There had long been rumors that some of the furniture in the home had come from the estate of automobile innovator Ransom Eli Olds, but that wasn’t conformed until a recent restoration when Rise Knight discovered the underside of a sideboard was marked “Get this for RE Olds.” Later, while digging through records, Marvin found the smoking gun: A letter confirming the furniture came from the Olds estate.

In the 1920s, a scion of the Herrmann family, also named John T. Herrmann, became one of the many “wanderer writers” of the Lost Generation. After working as a cub reporter for the Lansing State Journal and a Washington news service, Herrmann went to Paris where it looked like his literary career may take off when he connected with Ernest Hemingway; the two families had been summer acquaintances on Walloon Lake in Northern Michigan.

Herrmann’s first book, “What Happens,” was published in Paris in 1926, but it was banned in the U.S. for it salaciousness. While in Paris, Herrmann had become involved with writer Josephine Herbst, whom he would later marry in a deal cut with his parents in exchange for money to buy a home in Connecticut. The two were considered radical writers and their works often were semi-autobiographical. All three of Herrmann’s novels are partially set in Lansing, as is Herbst’s famous book “Rope of Gold.”
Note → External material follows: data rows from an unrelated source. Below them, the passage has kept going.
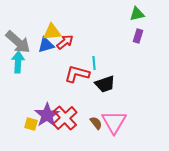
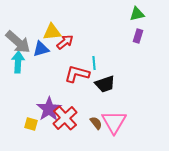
blue triangle: moved 5 px left, 4 px down
purple star: moved 2 px right, 6 px up
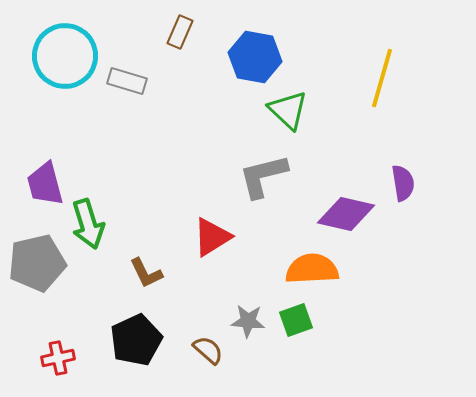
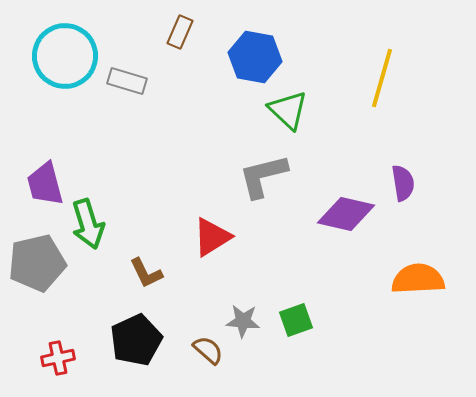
orange semicircle: moved 106 px right, 10 px down
gray star: moved 5 px left
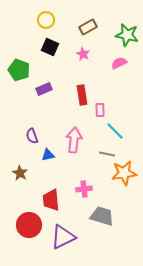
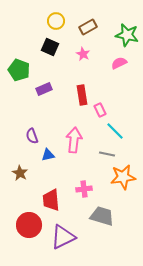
yellow circle: moved 10 px right, 1 px down
pink rectangle: rotated 24 degrees counterclockwise
orange star: moved 1 px left, 4 px down
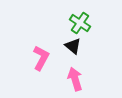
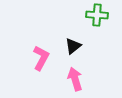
green cross: moved 17 px right, 8 px up; rotated 30 degrees counterclockwise
black triangle: rotated 42 degrees clockwise
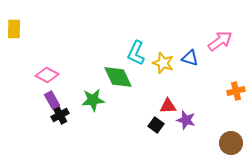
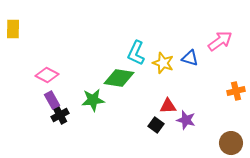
yellow rectangle: moved 1 px left
green diamond: moved 1 px right, 1 px down; rotated 56 degrees counterclockwise
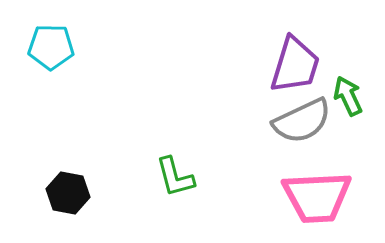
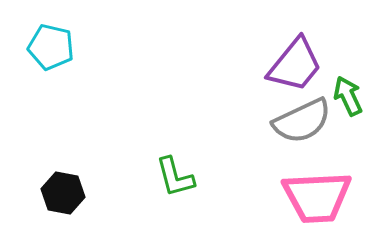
cyan pentagon: rotated 12 degrees clockwise
purple trapezoid: rotated 22 degrees clockwise
black hexagon: moved 5 px left
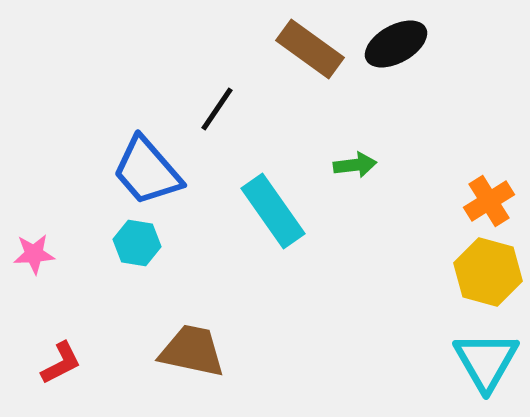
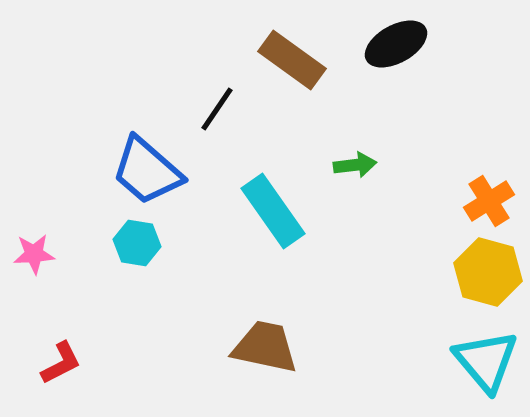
brown rectangle: moved 18 px left, 11 px down
blue trapezoid: rotated 8 degrees counterclockwise
brown trapezoid: moved 73 px right, 4 px up
cyan triangle: rotated 10 degrees counterclockwise
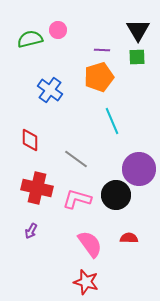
In 1930 they both attended a writer’s conference in Russia, which got them noticed by both U.S. authorities and Russian intelligence groups. But with his writing career floundering, in 1934 Herrmann went to work for the Agricultural Adjustment Administration as part of the New Deal.

During this time, however, Herrmann became a courier for the Ware Group, a Communist cell. This led to his involvement with noted Communist Party members Whittaker Chambers and Alger Hiss. FBI files from this time are not available, but it is known that once Hiss and Chambers were accused of spying in 1948, Herrmann fled to Mexico and fell in with remnants of the Beat Generation. He was interviewed by the FBI several times, but why he wasn’t charged is still a mystery.

Among the artifacts on display at the tour will be a copy of Herrmann’s book “The Salesman,” based on his experiences selling seeds and books. Inside the book is a publisher’s card signed by Herrmann in red ink. Also on display will be books by Herrmann and Herbst, furniture that was originally in the home and a suit of clothes from Herrmann’s tailoring company that was made in 1910 for a local wedding.